Extract
|---|

Ways in which NODC has impacted the global Oceanographic Community:

  • NODC preserves and provides access to scientific quality ocean data and information for current and future generations.
  • NODC is recognized globally as an authoritative long term archive for ocean data and information.
  • NODC has provided oceanographic researchers around the world a place to preserve valuable ocean data for the benefit of future generations.
  • NODC's products are used as a leading source to monitor global ocean climate changes.
  • NODC contains the world's largest collection of publicly available oceanographic data.

NODC Timeline

  • 1959

    Working Group on Data Recording and Standardization of the Coordinating Committee on Oceanography recommends that a NODC be established at the U.S. Navy Hydrographic Office.
  • 1960

    On November 1, NODC begins operating in the U.S. Navy Yard. NODC is officially established under the administration of the U.S. Navy Hydrographic Office.
  • 1961

    NODC is formally dedicated; Dr. Woodrow C. Jacobs becomes the first NODC Director.
  • 1962

    The World Data Center A for Oceanography becomes a part of NODC.
  • 1963

    NODC is elevated from Division to Department within the U.S. Naval Oceanographic Office.
  • 1967

    Establishment of Liasion Officers network at key ocean research and academic institutions.
  • 1968

    First data on magnetic tape arrives, begins transition from paper media.
  • 1970

    NODC is transferred to the Environmental Data Services, a line office under the newly formed National Oceanic and Atmospheric Administration (NOAA).
  • 1982

    The National Environmental Satellite, Data and Information Service is organized, the NOAA Line Office of which NODC joined.
  • 1989

    The NOAA Library is added to NODC.
  • 1990

    NODC hosts an international workshop on "Data Archaeology", formalizing the need to search for irreplaceab le historical data sets. Email is available on all of NODC's personal computers.

|---|

Information provided

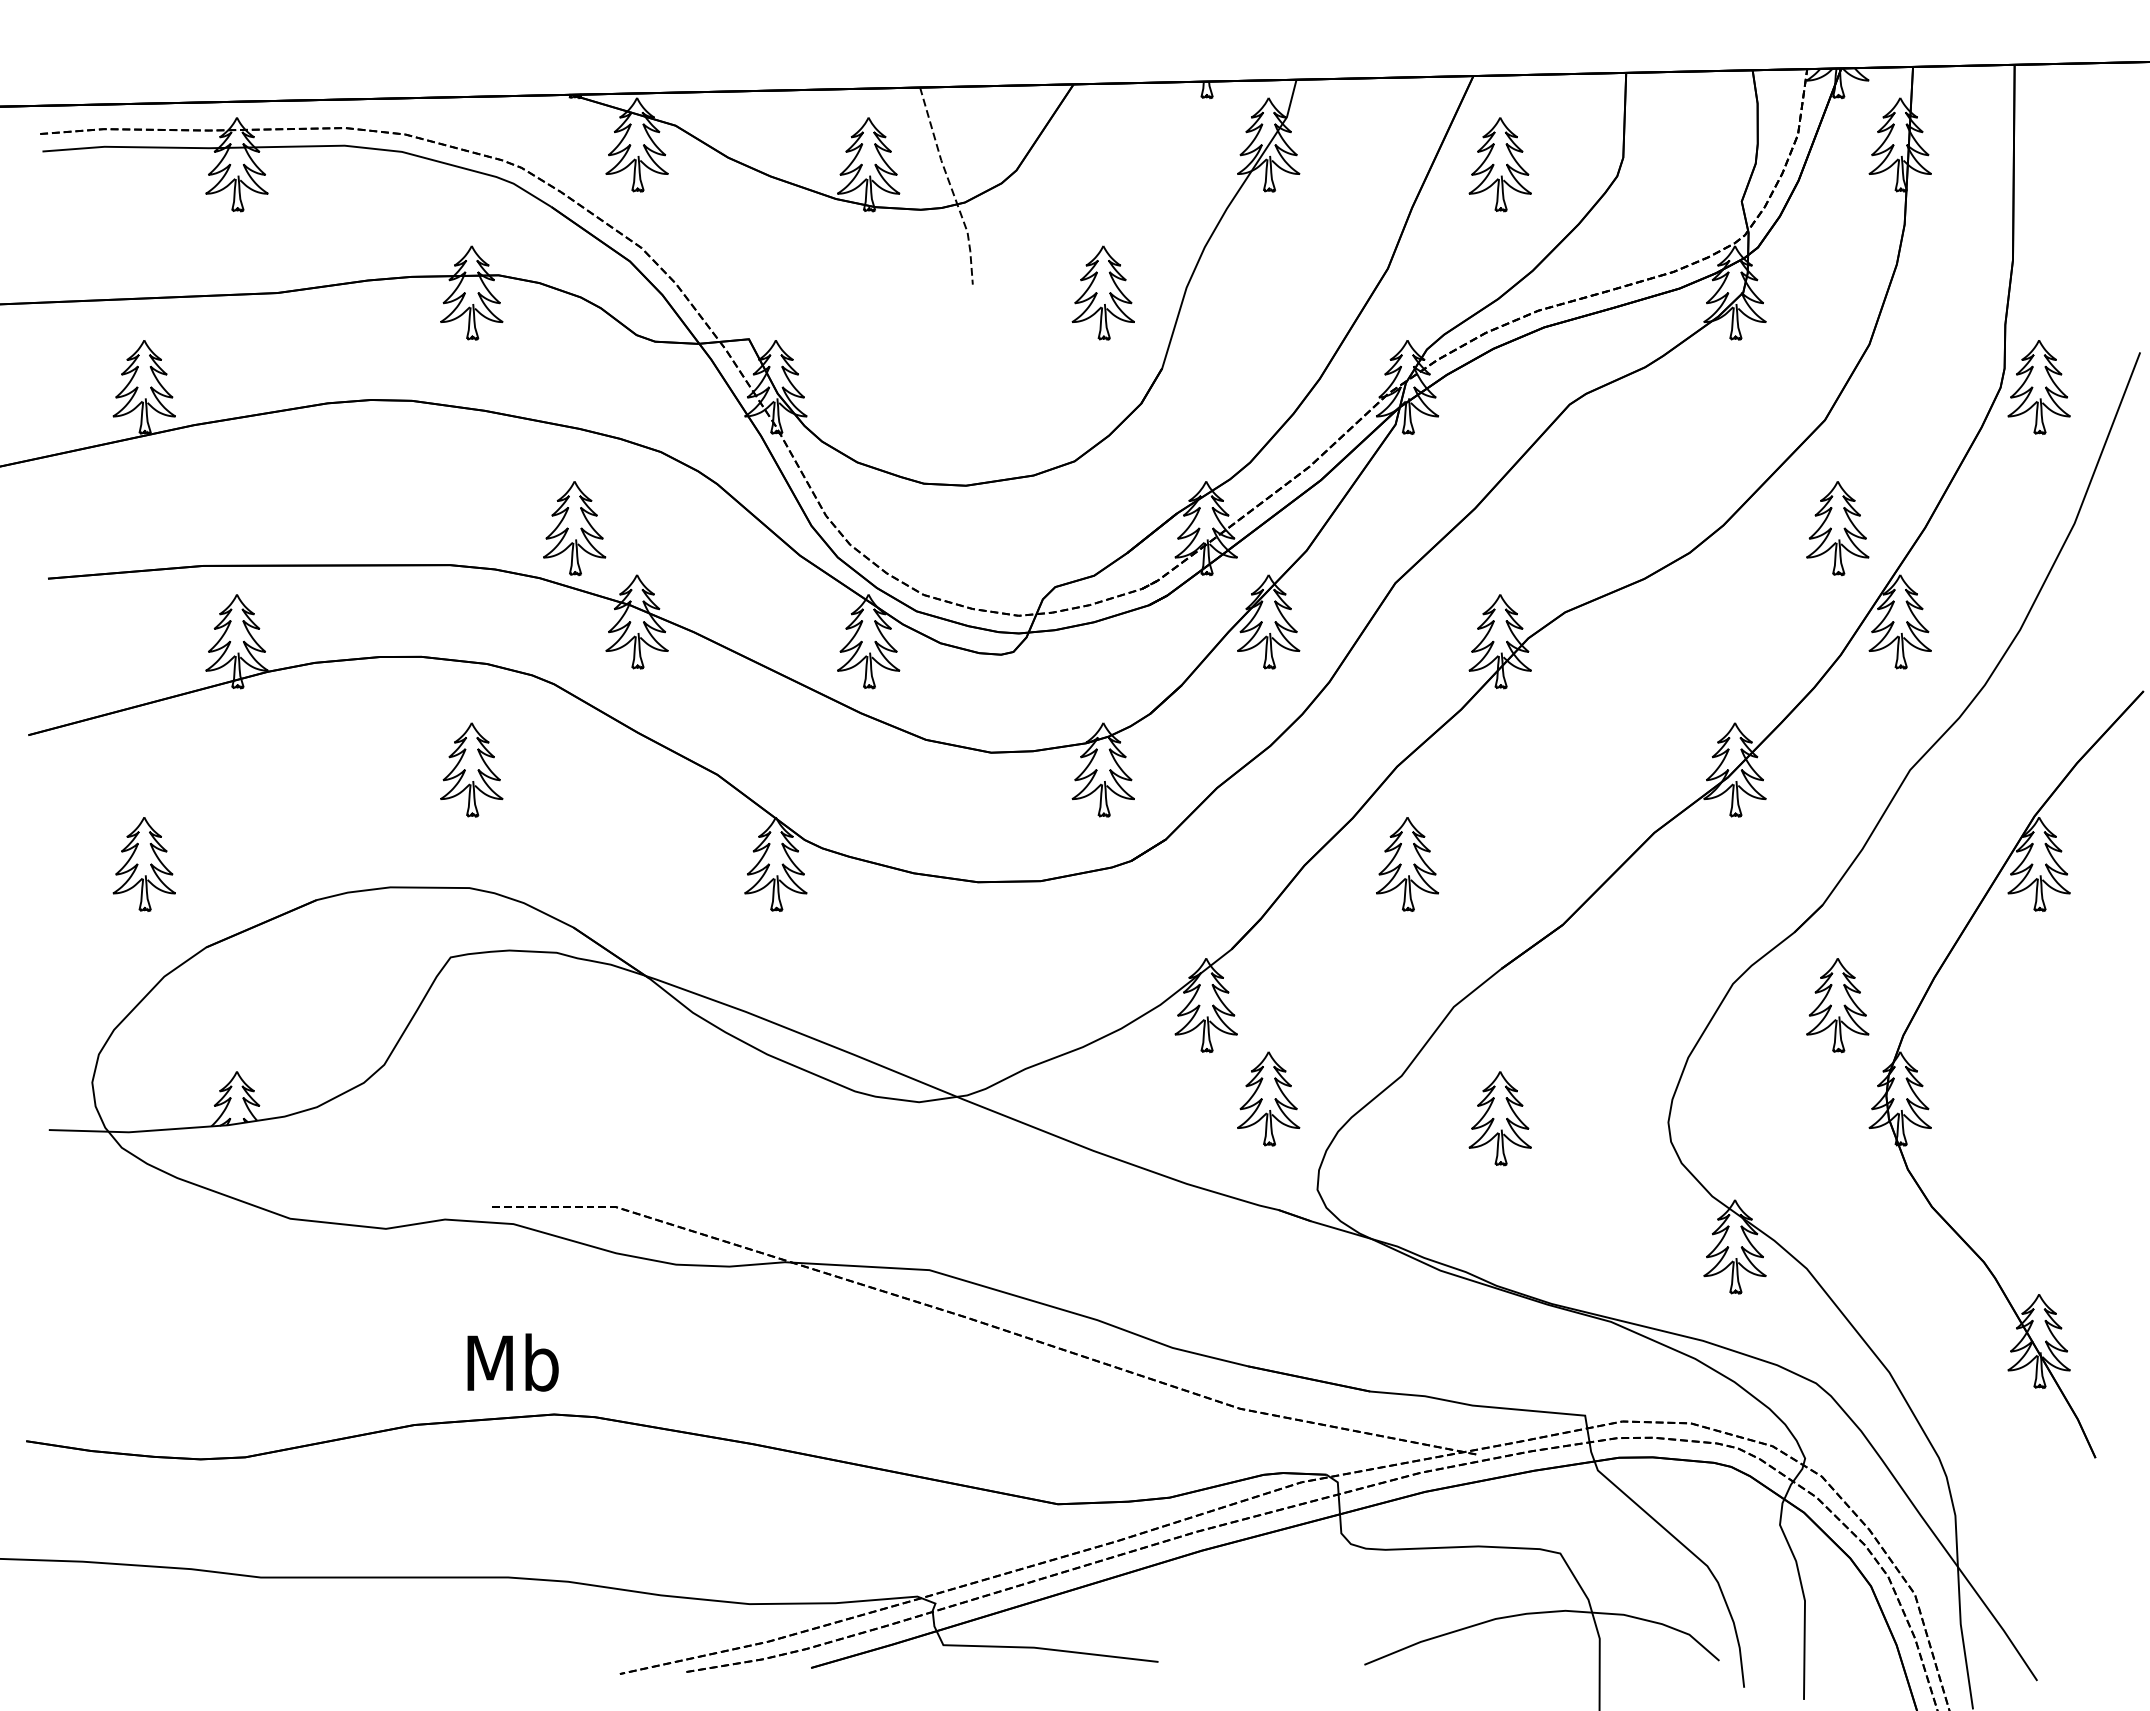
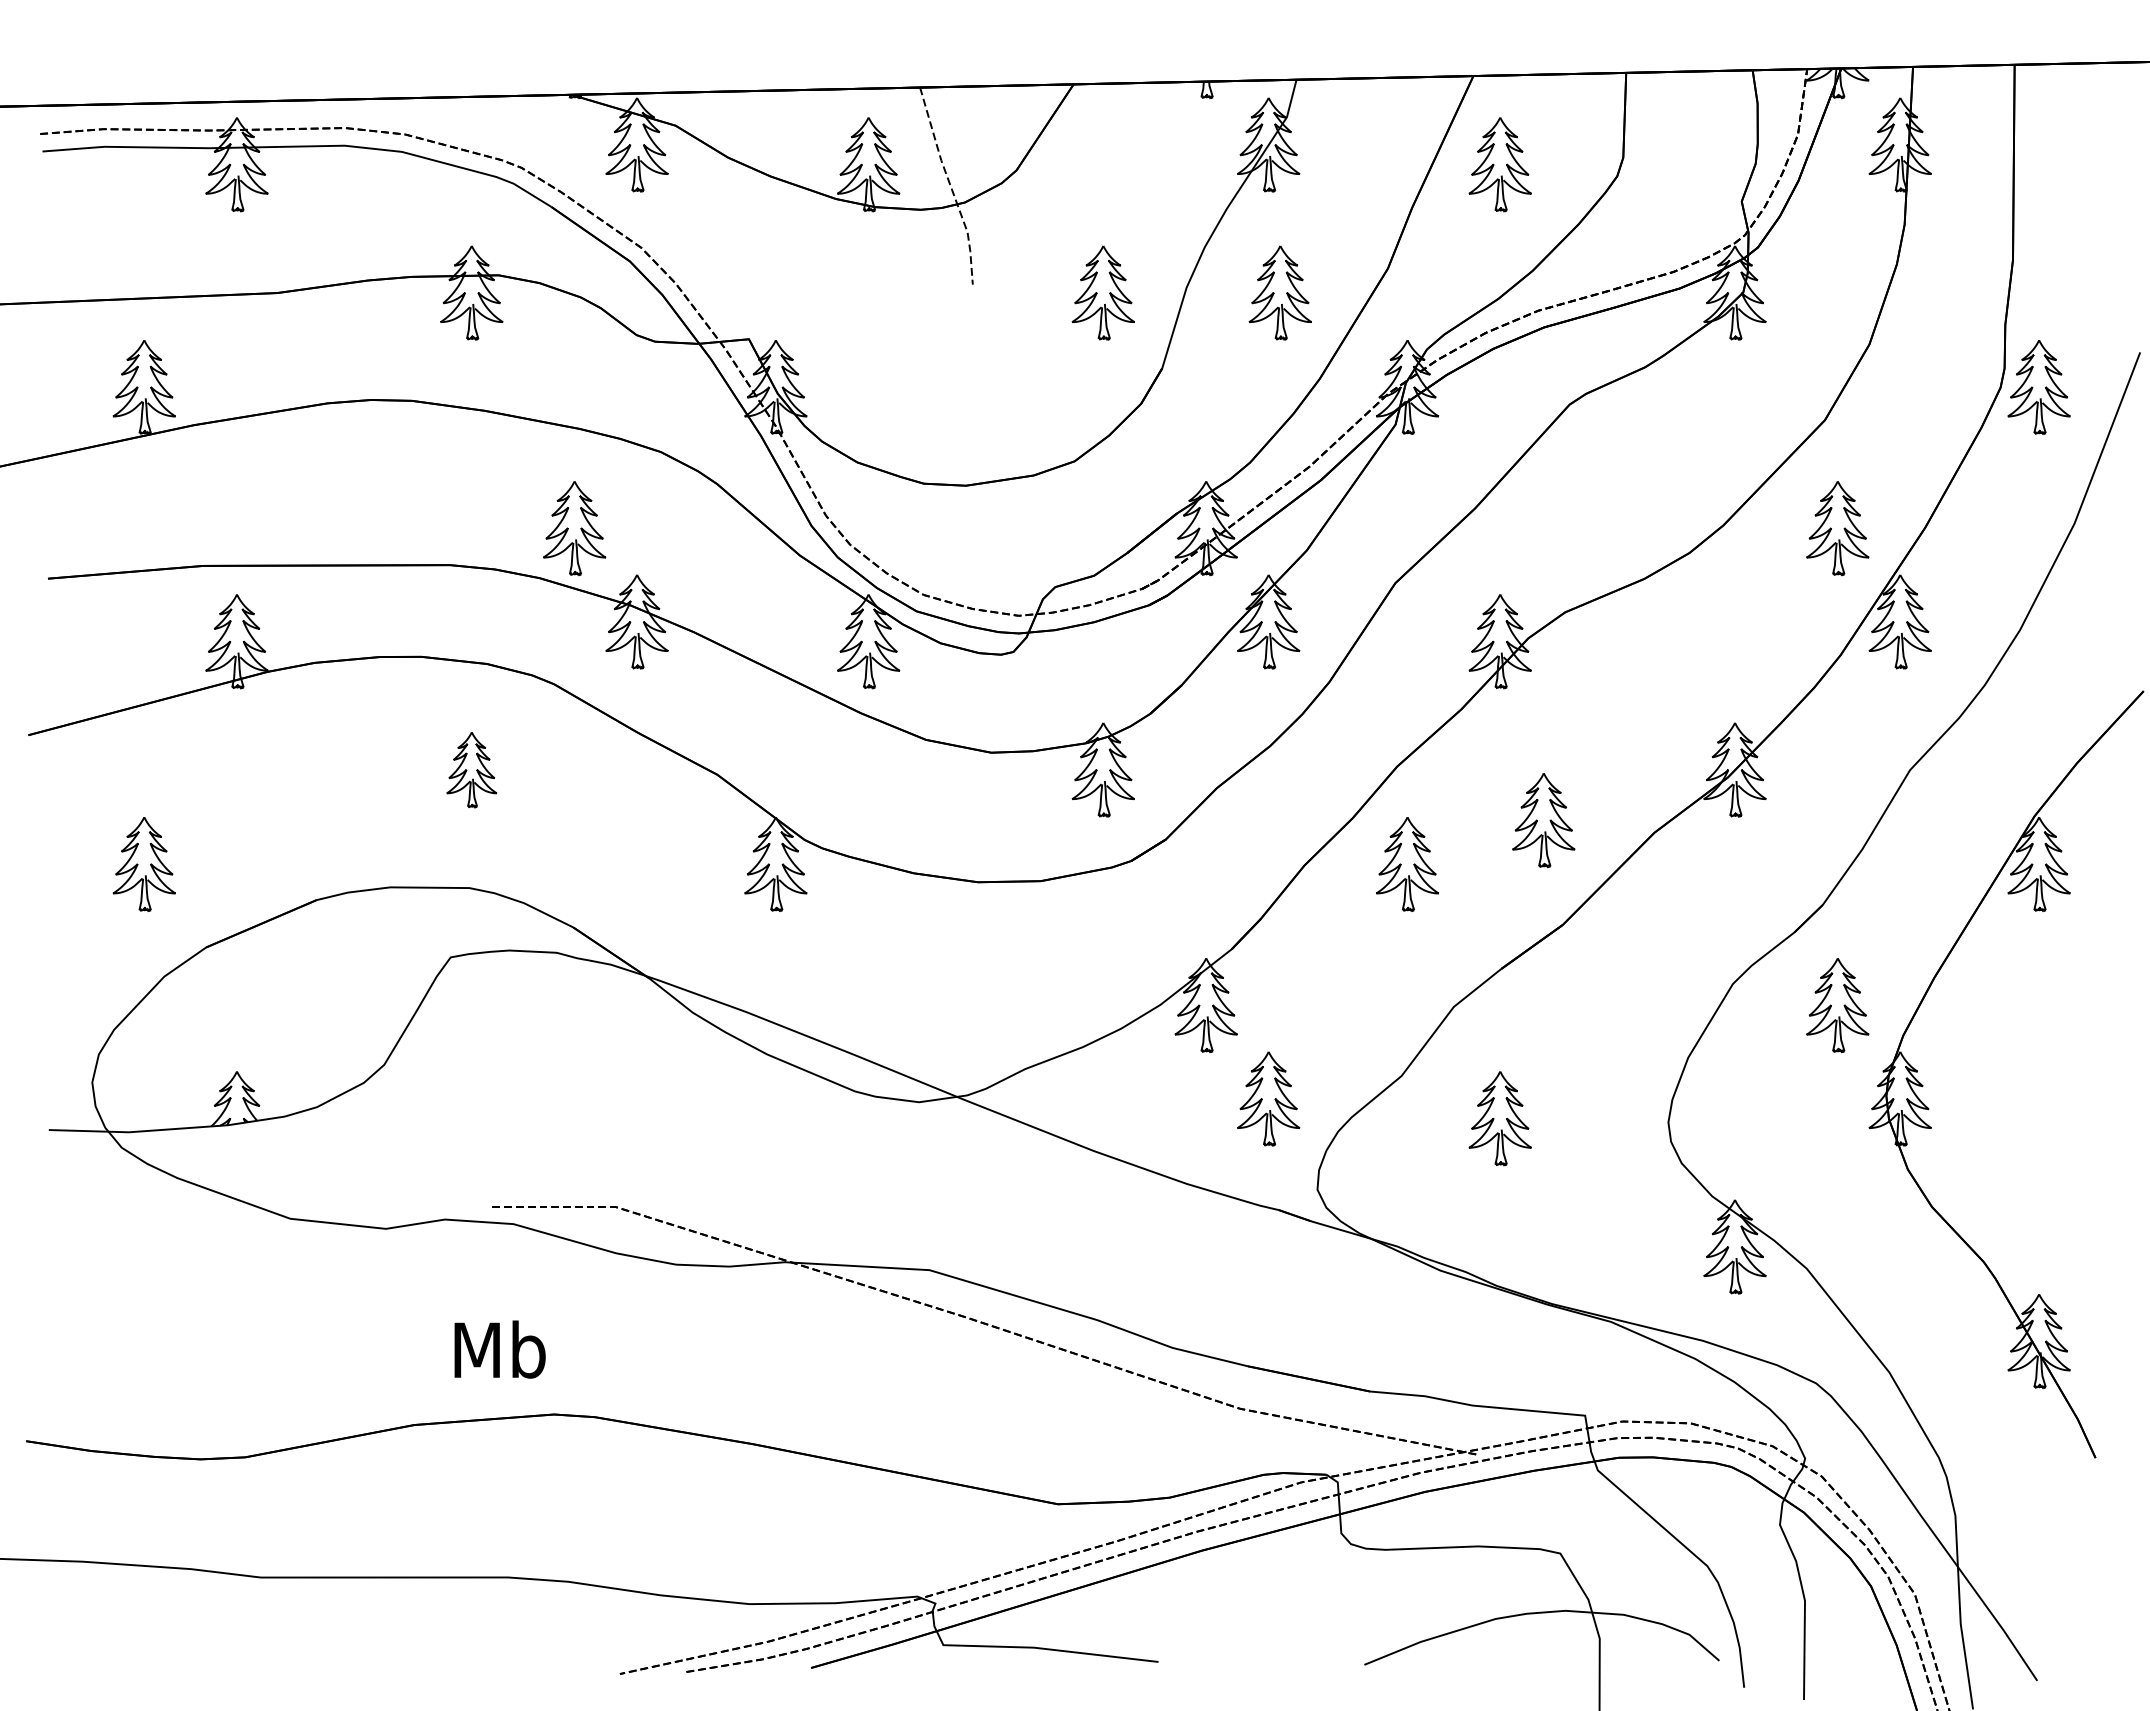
part at (1279, 292): none -> present
part at (471, 769) size: 64x96 px -> 52x77 px
part at (1543, 820): none -> present
text at (512, 1362) position: (512, 1362) -> (499, 1349)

|---|

Objectives
**1)** Answer these questions about the NODC history:
(a) Who became the first NODC Director?
(b) Where did NODC begin operating on November 1, 1960?
(c) What was added to NODC in 1989?
**2)** Summarize the NODC history in two sentences.
**3)** Extend the NODC history beyond its 1990 entry.
The material comes from a different source than the NODC history.

The replies
**1)**
(a) Dr. Woodrow C. Jacobs
(b) In the U.S. Navy Yard
(c) The NOAA Library

**2)** NODC preserves and provides access to scientific quality ocean data, is recognized globally as an authoritative long-term archive, and holds the world's largest collection of publicly available oceanographic data. Established in 1960 under the U.S. Navy Hydrographic Office, it was transferred in 1970 to the newly formed National Oceanic and Atmospheric Administration and joined the National Environmental Satellite, Data and Information Service in 1982.

**3)**
  • 1993

    The Ocean Climate Laboratory is officially created as a new Division.
  • 1994

    NODC provides information regarding data holdings, products and services the internet.
  • 1996

    NODC moves from Washingtonn, DC to its present location in Silver Spring, Maryland.
  • 2000

    NODC scientists discover that he upper 300m of the world ocean has warmed in the last 50 years.
    The National Coastal Data Development Center is created as a new division.
  • 2001

    NODC starts managing the Coral Reef Information System (CoRIS) for NOAA's Coral Reef Conservation Program.
  • 2002

    NODC expands to provide scientific stewardship of satellite-derived oceanograophic datasets and develop consistently-processed satellite-based climate data records
  • 2003

    NODC's present-day Archive Management System is developed, capable of archiving any type of oceanographic data in the world.
  • 2006

    The first automated data ingest stream made it into the archive, with no human intervention.
  • 2010

    NODC provides key data management and analysis support for the Deepwater Horizon oil spill incident..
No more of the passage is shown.